WHAT IS BEING ASKED
For the records that follow, say how many lines have the word "flanges" in them. Write the number and nothing more.

SUPPLIED INFORMATION

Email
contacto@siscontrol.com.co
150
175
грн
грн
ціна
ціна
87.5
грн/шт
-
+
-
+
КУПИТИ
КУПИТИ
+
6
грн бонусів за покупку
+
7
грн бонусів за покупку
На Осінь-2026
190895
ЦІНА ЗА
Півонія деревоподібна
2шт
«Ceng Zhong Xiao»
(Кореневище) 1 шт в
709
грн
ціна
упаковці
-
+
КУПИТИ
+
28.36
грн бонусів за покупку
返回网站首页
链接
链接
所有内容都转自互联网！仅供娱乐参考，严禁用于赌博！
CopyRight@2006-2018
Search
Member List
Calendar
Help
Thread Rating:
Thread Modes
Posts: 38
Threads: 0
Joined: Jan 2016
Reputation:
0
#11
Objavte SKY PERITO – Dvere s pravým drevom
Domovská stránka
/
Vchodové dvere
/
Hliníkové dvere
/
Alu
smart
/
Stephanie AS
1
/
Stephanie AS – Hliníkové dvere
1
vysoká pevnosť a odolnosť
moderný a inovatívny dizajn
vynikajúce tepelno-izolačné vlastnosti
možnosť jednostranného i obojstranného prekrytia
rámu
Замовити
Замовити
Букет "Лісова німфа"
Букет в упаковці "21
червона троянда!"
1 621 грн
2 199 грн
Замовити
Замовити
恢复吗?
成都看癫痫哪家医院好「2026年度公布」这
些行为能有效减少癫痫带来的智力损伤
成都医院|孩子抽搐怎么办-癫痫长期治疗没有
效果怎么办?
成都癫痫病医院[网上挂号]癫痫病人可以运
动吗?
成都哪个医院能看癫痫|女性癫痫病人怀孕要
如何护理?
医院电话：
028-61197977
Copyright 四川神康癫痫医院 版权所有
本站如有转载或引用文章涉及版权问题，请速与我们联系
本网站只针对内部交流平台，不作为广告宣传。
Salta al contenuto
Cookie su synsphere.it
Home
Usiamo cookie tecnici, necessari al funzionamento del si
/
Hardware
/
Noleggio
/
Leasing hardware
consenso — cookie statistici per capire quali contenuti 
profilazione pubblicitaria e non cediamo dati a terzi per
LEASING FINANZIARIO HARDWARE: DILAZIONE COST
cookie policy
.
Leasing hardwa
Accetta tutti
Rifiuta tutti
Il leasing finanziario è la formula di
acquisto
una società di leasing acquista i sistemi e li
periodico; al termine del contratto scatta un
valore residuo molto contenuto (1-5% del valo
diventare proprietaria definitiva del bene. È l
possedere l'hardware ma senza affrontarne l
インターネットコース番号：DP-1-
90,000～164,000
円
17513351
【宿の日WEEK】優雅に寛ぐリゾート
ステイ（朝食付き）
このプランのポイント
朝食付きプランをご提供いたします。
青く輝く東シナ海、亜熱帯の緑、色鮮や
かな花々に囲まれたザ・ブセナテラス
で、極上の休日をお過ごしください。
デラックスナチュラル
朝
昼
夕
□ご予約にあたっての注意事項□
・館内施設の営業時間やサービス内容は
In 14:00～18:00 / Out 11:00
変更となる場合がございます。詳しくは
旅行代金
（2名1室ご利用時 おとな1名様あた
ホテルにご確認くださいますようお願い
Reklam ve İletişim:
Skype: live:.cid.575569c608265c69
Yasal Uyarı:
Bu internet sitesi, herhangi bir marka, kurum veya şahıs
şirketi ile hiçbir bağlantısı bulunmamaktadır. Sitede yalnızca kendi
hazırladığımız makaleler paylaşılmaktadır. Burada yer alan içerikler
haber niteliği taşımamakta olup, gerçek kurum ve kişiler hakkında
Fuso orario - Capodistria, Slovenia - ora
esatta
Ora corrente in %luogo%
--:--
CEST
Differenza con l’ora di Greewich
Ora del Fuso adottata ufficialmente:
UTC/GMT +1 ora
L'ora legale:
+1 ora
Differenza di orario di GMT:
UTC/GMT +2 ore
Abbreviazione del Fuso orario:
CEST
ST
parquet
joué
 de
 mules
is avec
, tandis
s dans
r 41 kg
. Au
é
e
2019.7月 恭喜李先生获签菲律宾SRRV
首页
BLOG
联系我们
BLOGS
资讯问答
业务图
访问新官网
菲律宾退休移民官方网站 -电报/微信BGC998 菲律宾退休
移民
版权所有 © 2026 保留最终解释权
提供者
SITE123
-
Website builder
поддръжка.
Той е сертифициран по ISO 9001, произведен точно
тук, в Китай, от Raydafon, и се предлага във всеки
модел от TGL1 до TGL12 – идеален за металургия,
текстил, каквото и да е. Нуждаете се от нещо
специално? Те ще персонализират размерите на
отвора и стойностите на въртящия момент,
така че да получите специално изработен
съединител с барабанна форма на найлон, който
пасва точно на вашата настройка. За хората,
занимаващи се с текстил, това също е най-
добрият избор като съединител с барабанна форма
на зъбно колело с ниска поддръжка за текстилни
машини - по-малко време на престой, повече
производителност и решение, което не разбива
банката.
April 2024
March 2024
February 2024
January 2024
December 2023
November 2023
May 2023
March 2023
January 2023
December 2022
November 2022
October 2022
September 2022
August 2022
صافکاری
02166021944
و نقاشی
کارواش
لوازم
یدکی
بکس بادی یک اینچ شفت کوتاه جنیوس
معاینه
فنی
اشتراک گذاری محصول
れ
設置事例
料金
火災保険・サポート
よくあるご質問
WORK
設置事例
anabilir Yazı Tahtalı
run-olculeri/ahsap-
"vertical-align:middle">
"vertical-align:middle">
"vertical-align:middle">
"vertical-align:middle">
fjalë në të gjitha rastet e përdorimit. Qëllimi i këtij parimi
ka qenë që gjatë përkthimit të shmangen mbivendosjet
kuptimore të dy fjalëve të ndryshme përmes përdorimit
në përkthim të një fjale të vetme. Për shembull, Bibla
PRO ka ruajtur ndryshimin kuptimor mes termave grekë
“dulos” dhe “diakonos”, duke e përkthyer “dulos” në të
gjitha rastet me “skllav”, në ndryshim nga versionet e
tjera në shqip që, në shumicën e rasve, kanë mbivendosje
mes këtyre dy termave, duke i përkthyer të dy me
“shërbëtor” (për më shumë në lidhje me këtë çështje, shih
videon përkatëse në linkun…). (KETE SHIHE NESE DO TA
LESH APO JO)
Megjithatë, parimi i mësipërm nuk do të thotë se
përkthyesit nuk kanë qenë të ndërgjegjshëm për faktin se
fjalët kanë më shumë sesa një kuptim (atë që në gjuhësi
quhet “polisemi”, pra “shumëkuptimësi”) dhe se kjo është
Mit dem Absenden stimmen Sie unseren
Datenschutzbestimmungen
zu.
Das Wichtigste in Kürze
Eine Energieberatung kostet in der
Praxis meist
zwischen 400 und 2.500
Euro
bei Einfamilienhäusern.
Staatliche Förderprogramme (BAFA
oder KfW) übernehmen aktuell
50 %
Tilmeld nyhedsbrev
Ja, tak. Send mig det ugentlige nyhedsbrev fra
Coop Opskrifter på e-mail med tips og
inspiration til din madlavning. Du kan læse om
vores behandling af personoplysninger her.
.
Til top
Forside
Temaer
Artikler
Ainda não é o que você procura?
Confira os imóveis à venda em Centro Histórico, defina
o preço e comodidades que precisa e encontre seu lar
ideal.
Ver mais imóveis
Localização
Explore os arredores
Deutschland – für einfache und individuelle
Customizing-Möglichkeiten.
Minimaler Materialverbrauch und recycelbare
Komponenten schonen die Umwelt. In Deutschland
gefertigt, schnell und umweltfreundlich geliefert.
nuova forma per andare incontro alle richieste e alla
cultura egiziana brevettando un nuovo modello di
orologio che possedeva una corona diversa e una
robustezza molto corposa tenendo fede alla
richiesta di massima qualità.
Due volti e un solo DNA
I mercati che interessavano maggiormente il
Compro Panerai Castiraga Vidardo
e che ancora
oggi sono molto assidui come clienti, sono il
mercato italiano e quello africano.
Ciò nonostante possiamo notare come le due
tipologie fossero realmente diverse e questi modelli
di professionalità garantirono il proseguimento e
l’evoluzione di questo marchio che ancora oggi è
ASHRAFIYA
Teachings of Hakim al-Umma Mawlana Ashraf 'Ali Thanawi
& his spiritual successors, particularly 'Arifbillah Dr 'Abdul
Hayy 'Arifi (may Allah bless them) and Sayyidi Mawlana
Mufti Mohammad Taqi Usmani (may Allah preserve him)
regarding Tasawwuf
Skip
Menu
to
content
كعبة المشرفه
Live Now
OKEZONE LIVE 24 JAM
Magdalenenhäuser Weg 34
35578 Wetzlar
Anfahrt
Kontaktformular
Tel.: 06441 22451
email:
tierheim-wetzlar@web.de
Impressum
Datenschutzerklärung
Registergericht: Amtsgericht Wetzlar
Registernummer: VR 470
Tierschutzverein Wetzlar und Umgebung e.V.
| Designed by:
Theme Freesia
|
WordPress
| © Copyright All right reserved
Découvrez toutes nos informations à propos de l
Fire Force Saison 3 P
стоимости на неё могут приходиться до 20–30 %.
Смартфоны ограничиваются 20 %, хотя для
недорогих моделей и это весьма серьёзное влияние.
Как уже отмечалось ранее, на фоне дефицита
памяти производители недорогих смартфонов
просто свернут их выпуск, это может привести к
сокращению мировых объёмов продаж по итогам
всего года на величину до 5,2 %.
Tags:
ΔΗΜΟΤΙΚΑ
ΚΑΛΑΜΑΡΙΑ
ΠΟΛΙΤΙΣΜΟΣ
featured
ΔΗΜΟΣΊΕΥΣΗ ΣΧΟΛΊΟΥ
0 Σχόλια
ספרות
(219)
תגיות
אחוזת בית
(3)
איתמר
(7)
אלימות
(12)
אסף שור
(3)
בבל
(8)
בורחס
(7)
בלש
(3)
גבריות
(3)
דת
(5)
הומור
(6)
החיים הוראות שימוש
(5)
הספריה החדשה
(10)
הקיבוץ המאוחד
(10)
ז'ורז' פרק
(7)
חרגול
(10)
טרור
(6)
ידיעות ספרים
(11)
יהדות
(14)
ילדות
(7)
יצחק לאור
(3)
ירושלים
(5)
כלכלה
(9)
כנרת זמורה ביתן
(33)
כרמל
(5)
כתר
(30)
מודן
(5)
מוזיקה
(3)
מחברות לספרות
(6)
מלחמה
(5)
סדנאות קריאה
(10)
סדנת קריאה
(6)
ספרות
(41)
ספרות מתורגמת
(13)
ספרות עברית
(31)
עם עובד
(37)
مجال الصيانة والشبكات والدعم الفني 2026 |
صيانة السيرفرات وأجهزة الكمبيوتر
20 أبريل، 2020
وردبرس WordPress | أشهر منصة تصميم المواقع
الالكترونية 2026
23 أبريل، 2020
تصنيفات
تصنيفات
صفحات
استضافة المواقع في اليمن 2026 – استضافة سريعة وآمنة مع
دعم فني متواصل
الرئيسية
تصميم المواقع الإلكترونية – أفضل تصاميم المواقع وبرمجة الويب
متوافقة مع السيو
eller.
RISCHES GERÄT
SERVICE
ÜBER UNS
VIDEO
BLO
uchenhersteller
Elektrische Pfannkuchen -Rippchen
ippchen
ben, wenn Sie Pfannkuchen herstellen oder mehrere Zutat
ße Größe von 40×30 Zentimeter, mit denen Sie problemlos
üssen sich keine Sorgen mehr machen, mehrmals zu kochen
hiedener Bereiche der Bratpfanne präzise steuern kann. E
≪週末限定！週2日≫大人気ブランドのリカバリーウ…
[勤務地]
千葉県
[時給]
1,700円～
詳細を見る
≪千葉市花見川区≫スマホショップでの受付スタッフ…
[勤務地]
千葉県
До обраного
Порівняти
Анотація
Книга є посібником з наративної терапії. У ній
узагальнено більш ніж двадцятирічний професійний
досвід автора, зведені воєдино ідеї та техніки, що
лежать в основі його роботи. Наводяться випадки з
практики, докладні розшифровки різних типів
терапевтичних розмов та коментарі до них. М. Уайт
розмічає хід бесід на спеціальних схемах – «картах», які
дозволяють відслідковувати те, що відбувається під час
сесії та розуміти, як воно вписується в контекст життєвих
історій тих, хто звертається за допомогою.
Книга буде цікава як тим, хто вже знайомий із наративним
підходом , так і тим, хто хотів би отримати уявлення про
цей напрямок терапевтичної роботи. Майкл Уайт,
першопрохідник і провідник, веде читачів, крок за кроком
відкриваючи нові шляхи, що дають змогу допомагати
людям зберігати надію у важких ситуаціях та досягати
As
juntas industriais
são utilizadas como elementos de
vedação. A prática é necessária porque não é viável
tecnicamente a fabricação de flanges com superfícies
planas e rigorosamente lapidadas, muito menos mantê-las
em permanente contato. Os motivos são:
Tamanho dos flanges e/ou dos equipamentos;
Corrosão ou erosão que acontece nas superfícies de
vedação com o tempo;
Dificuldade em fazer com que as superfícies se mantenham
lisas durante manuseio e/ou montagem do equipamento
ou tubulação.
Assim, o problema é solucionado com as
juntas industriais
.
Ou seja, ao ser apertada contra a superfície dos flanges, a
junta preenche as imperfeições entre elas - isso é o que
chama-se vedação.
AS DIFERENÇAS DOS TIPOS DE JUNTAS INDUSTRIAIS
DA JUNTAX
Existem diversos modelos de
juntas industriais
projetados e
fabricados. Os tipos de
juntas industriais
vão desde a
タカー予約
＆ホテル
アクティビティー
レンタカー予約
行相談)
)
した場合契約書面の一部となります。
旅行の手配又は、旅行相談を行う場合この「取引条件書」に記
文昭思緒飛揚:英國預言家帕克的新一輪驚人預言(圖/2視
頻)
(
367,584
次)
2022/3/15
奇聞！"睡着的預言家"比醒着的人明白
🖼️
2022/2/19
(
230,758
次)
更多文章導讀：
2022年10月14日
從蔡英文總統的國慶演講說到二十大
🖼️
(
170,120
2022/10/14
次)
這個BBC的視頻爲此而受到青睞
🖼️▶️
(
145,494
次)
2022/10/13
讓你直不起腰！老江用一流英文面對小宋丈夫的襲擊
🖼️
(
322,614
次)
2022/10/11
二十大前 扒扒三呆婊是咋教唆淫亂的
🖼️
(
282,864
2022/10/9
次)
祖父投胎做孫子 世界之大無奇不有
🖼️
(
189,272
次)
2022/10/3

ANSWER
3